Pressure Discrepancies Between Angiography and Duplex Ultrasound in Iliac Artery Assessment
Angiographic pressure measurements during catheterization are more accurate than duplex ultrasound-derived pressure estimates for the iliac artery, as catheter-based measurements directly assess intraluminal pressure gradients while duplex ultrasound uses velocity-based calculations that can underestimate true hemodynamic significance.
Why Angiographic Pressures May Appear Higher
Direct Measurement vs. Calculated Estimation
Catheter angiography measures actual intraluminal pressure gradients directly, particularly when vasodilators like papaverine are administered to unmask hemodynamically significant lesions that may not be apparent at rest 1.
Duplex ultrasound derives pressure gradients indirectly using the simplified Bernoulli equation (ΔP = 4V²), which converts peak systolic velocity measurements into estimated pressure gradients 2.
The correlation between catheter-measured and duplex-derived pressure gradients is only moderate (r = 0.77-0.79), meaning duplex can miss or underestimate the true hemodynamic impact 2.
Technical Limitations of Duplex Ultrasound in the Iliac Region
Accuracy of duplex examination in the iliac arteries is significantly diminished when bowel gas or vessel tortuosity obscures visualization, which is common in this anatomic location 1.
Dense calcification can obscure flow assessment, particularly when flow velocity is already reduced, leading to underestimation of stenosis severity 1.
Duplex ultrasound has lower diagnostic accuracy for iliac disease (Cohen's κ agreement of 0.91) compared to CT angiography (Cohen's κ 1.0) when measured against digital subtraction angiography as the reference standard 3, 4.
Hemodynamic Factors During Angiography
Angiography can measure pressure gradients both at baseline and during provocative maneuvers, including hip flexion and following vasodilator administration, which reveals functional stenoses that may not be apparent on resting duplex examination 1.

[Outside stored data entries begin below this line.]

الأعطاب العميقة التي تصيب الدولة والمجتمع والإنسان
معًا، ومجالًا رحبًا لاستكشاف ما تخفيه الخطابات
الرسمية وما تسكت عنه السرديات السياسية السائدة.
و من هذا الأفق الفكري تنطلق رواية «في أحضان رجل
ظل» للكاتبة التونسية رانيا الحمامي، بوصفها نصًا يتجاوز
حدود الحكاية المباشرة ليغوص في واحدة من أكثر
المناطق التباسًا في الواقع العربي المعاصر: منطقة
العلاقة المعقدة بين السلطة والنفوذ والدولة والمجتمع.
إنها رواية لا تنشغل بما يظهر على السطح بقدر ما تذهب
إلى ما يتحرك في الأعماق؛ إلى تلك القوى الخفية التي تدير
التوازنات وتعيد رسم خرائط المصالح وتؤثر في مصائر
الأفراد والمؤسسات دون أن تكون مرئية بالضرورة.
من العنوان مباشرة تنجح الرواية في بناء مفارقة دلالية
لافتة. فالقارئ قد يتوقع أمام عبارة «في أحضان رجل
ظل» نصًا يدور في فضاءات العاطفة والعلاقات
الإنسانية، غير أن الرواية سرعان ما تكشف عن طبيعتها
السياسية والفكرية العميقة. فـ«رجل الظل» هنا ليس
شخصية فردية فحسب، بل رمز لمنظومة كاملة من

The ability to assess pressure gradients across narrowings during various physiologic states provides superior hemodynamic information compared to static duplex velocity measurements 1.
Which Pressure Measurement Is More Accurate
Catheter-Based Pressure Measurement Is the Gold Standard
Direct intraarterial pressure measurement during angiography remains the reference standard for determining the hemodynamic significance of iliac artery stenoses 1, 2.
Studies comparing duplex-derived pressure gradients to catheter measurements show that while duplex provides "acceptable approximation," it is not equivalent to direct measurement 2.
Angiography has inconsistent correlation between morphologic appearance and hemodynamic effects, but direct pressure measurement resolves this limitation by providing functional assessment 1.
When Duplex Ultrasound May Underestimate Disease
In the presence of multiple sequential lesions, duplex ultrasound accuracy decreases significantly, as the cumulative hemodynamic effect is difficult to assess with velocity measurements alone 1.
Research demonstrates that angiography can underestimate stenosis severity when compared to pressure measurements, with some lesions showing hemodynamic significance on pressure measurement despite appearing less severe angiographically 5.
Duplex ultrasound showed poorer correlation with intraarterial pressure measurements compared to the correlation between angiography and duplex scanning 6.
Clinical Implications and Practical Approach
Algorithmic Decision-Making
For patients with suspected iliac artery disease requiring revascularization, obtain CT angiography as the primary anatomic imaging modality (sensitivity and specificity 90-100% for detecting significant stenoses) 1, 7.
Reserve catheter angiography with pressure measurement for cases where non-invasive imaging shows borderline stenosis or when the clinical presentation doesn't match imaging findings 1.
Use duplex ultrasound as an initial screening tool (sensitivity and specificity approximately 90-95% for iliac stenoses >50%), but recognize its limitations in the iliac region and obtain confirmatory imaging when intervention is planned 1.
Critical Pitfalls to Avoid
Do not rely solely on duplex ultrasound velocity criteria in the iliac arteries when planning revascularization, as bowel gas interference and vessel tortuosity commonly limit accuracy 1.
Do not assume that normal resting duplex examination excludes hemodynamically significant iliac disease, as ankle-brachial indices may be normal at rest in isolated iliac occlusive disease, requiring post-exercise ABI testing 1.
When duplex and clinical findings are discordant, proceed to CT angiography or catheter-based pressure measurement rather than assuming the duplex examination is definitive 1, 7.
Optimal Diagnostic Strategy
For diagnostic evaluation: Start with duplex ultrasound and ABI, proceed to CT angiography for anatomic detail and treatment planning 7.
For intervention planning: CT angiography provides superior anatomic detail for the iliac region compared to duplex ultrasound (Cohen's κ 1.0 vs 0.91) 3, 4.
For hemodynamic assessment: Direct pressure measurement during catheter angiography remains the gold standard when non-invasive testing is equivocal or intervention is planned 1, 2.